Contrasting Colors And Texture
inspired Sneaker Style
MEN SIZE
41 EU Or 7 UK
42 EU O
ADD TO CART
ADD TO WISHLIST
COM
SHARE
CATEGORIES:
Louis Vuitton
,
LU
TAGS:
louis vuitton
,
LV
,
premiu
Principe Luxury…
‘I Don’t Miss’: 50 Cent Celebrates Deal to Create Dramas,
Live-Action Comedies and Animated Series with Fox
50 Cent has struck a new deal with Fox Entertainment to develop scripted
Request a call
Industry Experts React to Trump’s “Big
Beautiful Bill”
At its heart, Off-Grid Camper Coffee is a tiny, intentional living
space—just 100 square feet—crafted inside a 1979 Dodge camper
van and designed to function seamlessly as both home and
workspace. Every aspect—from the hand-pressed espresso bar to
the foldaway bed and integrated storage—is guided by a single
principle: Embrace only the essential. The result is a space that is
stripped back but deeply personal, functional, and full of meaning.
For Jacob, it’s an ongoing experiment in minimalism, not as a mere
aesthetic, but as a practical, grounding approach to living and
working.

REQUIREMENT. Read through the data above. Report each line that has the word "with".

EXERCISE OUTPUT.
Live-Action Comedies and Animated Series with Fox
50 Cent has struck a new deal with Fox Entertainment to develop scripted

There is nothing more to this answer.